Carbon–metal market nexus: transmission mechanisms and conditional effects evidence from the EU ETS
摘要
Against the backdrop of accelerating global decarbonization and progressive implementation of the EU Carbon Border Adjustment Mechanism, carbon markets have evolved beyond regional environmental policy instruments to become potential drivers of global commodity markets. Critical minerals essential to clean energy technologies have emerged as strategic resources, yet the mechanisms linking carbon and metal markets remain inadequately understood. Existing research has devoted limited attention to directional causality, state-dependent spillover characteristics, and dynamic moderating mechanisms, particularly neglecting the role of energy markets as transmission intermediaries. This study aims to identify carbon–metal transmission channels, characterize state-dependent spillover patterns, and quantify how external shocks moderate cross-market risk propagation. Given the time-varying nature of market linkages and heterogeneous responses across market conditions, this study incorporates energy prices and employs Granger causality networks, QVAR, and TVP-VAR-SV to examine the EU ETS's impacts on six metal futures from January 2021 to October 2025. Three core findings emerge.

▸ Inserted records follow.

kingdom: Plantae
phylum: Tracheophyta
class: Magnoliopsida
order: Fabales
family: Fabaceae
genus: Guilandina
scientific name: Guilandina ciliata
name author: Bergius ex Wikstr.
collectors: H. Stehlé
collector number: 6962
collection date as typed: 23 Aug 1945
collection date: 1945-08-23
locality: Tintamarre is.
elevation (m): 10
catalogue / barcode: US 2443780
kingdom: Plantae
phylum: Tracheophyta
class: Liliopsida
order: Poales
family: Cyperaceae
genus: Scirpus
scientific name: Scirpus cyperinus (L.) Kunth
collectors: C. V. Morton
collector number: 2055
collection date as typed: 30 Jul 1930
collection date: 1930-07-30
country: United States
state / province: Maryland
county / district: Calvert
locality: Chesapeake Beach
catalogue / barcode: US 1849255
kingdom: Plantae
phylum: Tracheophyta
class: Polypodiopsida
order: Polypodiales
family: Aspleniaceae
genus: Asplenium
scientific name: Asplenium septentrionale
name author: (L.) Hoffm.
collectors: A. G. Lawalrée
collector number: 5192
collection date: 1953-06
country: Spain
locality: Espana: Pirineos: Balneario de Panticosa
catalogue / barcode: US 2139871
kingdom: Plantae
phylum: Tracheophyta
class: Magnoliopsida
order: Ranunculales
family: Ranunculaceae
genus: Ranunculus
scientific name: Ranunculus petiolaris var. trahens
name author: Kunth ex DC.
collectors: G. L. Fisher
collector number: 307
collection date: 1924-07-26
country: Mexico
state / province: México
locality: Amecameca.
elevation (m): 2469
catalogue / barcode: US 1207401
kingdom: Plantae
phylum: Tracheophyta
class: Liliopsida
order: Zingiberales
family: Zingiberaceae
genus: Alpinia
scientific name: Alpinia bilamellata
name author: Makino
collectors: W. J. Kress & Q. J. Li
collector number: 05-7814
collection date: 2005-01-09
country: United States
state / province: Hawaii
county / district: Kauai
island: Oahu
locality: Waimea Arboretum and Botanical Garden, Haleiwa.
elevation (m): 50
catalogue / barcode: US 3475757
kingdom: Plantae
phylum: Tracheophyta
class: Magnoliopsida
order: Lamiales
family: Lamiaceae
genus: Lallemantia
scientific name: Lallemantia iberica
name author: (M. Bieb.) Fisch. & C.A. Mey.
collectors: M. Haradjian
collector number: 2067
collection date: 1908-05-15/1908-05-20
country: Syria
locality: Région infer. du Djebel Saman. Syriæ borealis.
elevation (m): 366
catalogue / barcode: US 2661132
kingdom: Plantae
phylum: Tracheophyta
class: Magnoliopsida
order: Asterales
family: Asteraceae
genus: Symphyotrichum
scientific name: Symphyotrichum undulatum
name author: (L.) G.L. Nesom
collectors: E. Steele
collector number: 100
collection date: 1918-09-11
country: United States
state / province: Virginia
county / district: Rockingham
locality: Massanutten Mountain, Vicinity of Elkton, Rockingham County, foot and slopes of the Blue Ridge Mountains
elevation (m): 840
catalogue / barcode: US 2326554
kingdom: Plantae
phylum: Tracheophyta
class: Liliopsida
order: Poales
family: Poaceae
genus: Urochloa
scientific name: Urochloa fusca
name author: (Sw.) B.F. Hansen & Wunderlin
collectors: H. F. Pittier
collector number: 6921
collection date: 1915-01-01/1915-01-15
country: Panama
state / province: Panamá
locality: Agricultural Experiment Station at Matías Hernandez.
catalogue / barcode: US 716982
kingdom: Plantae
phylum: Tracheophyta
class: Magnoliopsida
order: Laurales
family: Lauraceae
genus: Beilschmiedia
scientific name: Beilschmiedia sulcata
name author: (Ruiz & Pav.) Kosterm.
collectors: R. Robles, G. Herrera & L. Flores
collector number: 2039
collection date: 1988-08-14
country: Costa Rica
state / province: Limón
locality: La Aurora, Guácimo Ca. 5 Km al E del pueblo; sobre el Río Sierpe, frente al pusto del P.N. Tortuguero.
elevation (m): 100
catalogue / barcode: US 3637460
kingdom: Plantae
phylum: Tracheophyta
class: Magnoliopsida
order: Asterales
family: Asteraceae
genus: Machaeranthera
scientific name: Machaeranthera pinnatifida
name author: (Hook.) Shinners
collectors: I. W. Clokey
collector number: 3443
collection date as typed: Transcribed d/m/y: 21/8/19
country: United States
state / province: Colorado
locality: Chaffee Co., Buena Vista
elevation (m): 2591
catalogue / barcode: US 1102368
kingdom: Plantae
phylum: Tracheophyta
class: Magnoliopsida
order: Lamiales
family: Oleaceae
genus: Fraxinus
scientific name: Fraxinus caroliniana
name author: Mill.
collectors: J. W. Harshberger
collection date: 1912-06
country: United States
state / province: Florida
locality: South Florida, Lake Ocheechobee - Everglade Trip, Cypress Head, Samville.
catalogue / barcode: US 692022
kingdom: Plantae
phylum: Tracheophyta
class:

First, carbon price signals are transmitted through dual channels: a direct channel affecting aluminum and lithium, and an indirect energy-mediated channel affecting copper, nickel, and zinc. Second, spillovers follow a U-shaped pattern across quantiles, with carbon markets transitioning from net receivers to net transmitters at extremes. Third, supply chain pressure amplifies spillovers, while trade policy uncertainty shifts from suppression to amplification of transmission. These findings imply that risk frameworks calibrated to normal conditions may underestimate tail risks, and CBAM implementation should account for energy cost pass-through effects. This study proposes differentiated monitoring for metals with heterogeneous carbon exposure and coordination between carbon policy and supply chain strategies.